== Activity ==
From the records below, output exactly the lines starting at the line with "BJ’s Perks Rewards" and ending at the line with "Patterson Lakes. Comprising", both of them included, but no pictures.
[Working data — start]
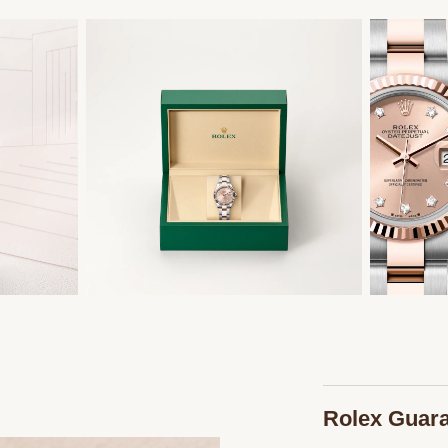
Rolex Guar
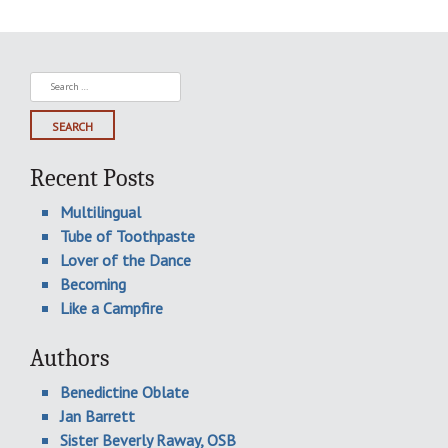
Search
for:
Recent Posts
Multilingual
Tube of Toothpaste
Lover of the Dance
Becoming
Like a Campfire
Authors
Benedictine Oblate
Jan Barrett
Sister Beverly Raway, OSB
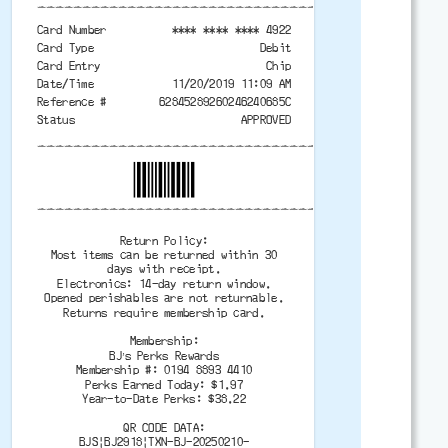
-------------------------------------------
Card Number
**** **** **** 4922
Card Type
Debit
Card Entry
Chip
Date/Time
11/20/2019 11:09 AM
Reference #
62845289260246240685C
Status
APPROVED
-------------------------------------------
-------------------------------------------
Return Policy:
Most items can be returned within 30
days with receipt.
Electronics: 14-day return window.
Opened perishables are not returnable.
Returns require membership card.
Membership:
BJ’s Perks Rewards
Membership #: 0194 8893 4410
Perks Earned Today: $1.97
Year-to-Date Perks: $38.22
QR CODE DATA:
BJS|BJ2918|TXN-BJ-20250210-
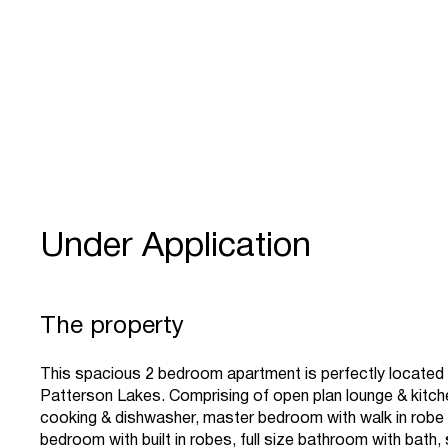
Under Application
The property
This spacious 2 bedroom apartment is perfectly located i
Patterson Lakes. Comprising of open plan lounge & kitch
cooking & dishwasher, master bedroom with walk in robe
bedroom with built in robes, full size bathroom with bath,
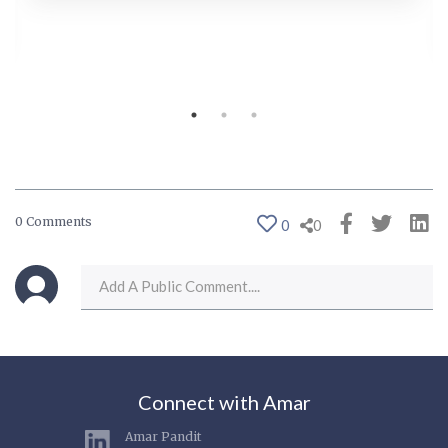
0 Comments
0
0
Connect with Amar
Amar Pandit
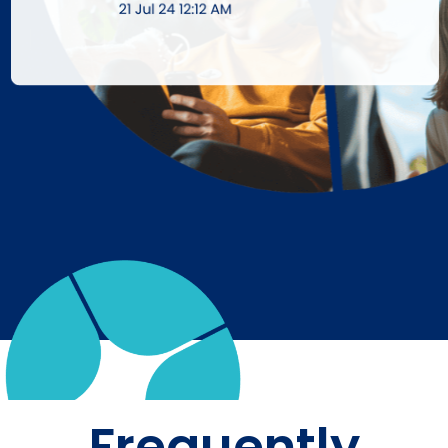
Frequently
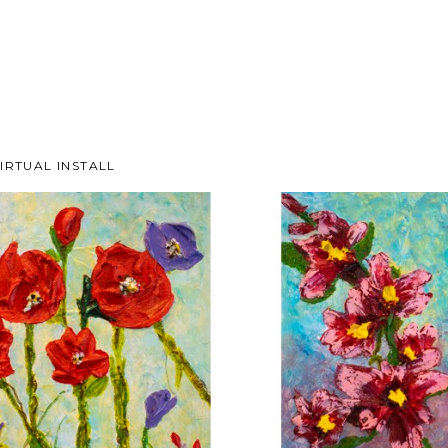
IRTUAL INSTALL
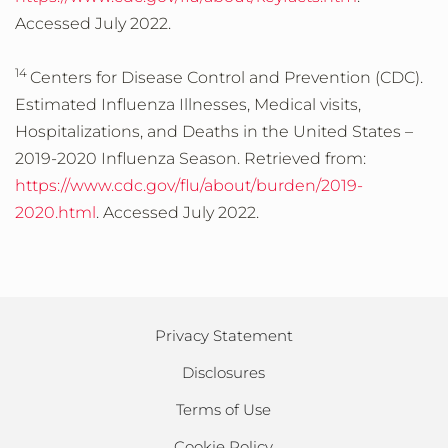
Accessed July 2022.
14
Centers for Disease Control and Prevention (CDC).
Estimated Influenza Illnesses, Medical visits,
Hospitalizations, and Deaths in the United States –
2019-2020 Influenza Season. Retrieved from:
https://www.cdc.gov/flu/about/burden/2019-
2020.html
. Accessed July 2022.
Privacy Statement
Disclosures
Terms of Use
Cookie Policy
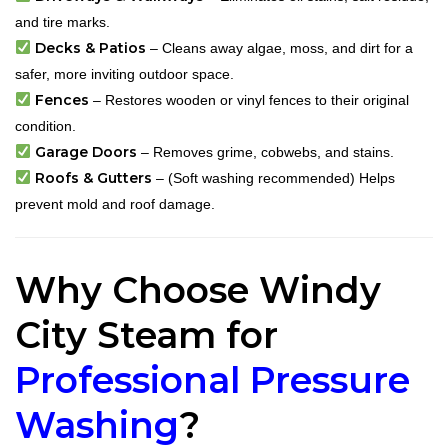
and tire marks.
Decks & Patios
– Cleans away algae, moss, and dirt for a
safer, more inviting outdoor space.
Fences
– Restores wooden or vinyl fences to their original
condition.
Garage Doors
– Removes grime, cobwebs, and stains.
Roofs & Gutters
– (Soft washing recommended) Helps
prevent mold and roof damage.
Why Choose Windy
City Steam for
Professional Pressure
Washing
?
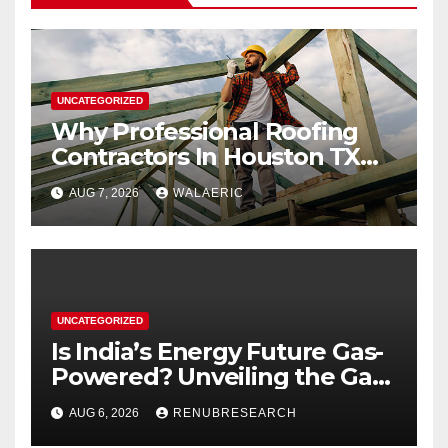
UNCATEGORIZED
Why Professional Roofing
Contractors In Houston TX
Are Worth The Investment
AUG 7, 2026
WALAERIC
UNCATEGORIZED
Is India’s Energy Future Gas-
Powered? Unveiling the Gas
Genset Market Forecast
AUG 6, 2026
RENUBRESEARCH
2026–2034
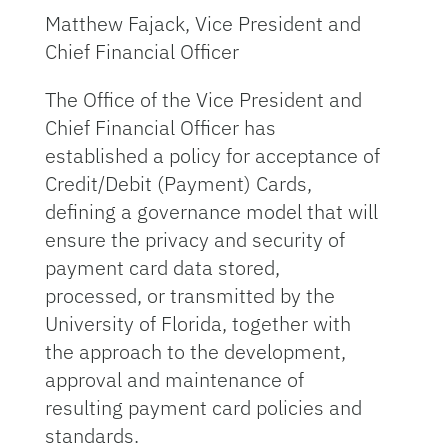
Matthew Fajack, Vice President and
Chief Financial Officer
The Office of the Vice President and
Chief Financial Officer has
established a policy for acceptance of
Credit/Debit (Payment) Cards,
defining a governance model that will
ensure the privacy and security of
payment card data stored,
processed, or transmitted by the
University of Florida, together with
the approach to the development,
approval and maintenance of
resulting payment card policies and
standards.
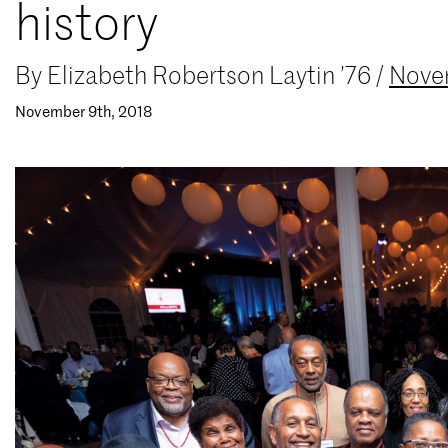
history
By
Elizabeth Robertson Laytin ’76
/
Nove
November 9th, 2018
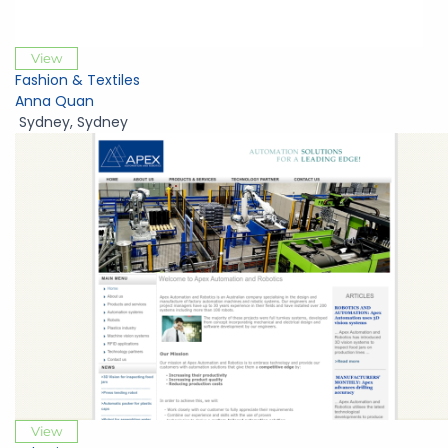
View
Fashion & Textiles
Anna Quan
Sydney
,
Sydney
View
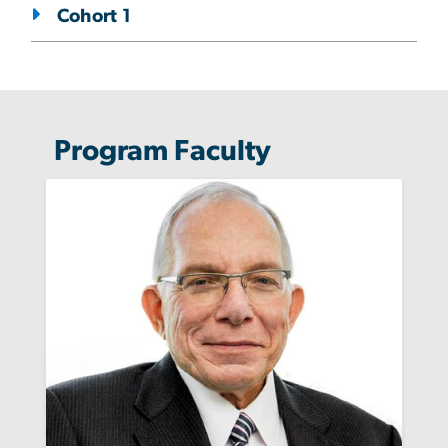
Cohort 1
Program Faculty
[Working data — finish]
== Written reply ==
BJ’s Perks Rewards
Membership #: 0194 8893 4410
Perks Earned Today: $1.97
Year-to-Date Perks: $38.22
QR CODE DATA:
BJS|BJ2918|TXN-BJ-20250210-
Under Application
The property
This spacious 2 bedroom apartment is perfectly located i
Patterson Lakes. Comprising of open plan lounge & kitch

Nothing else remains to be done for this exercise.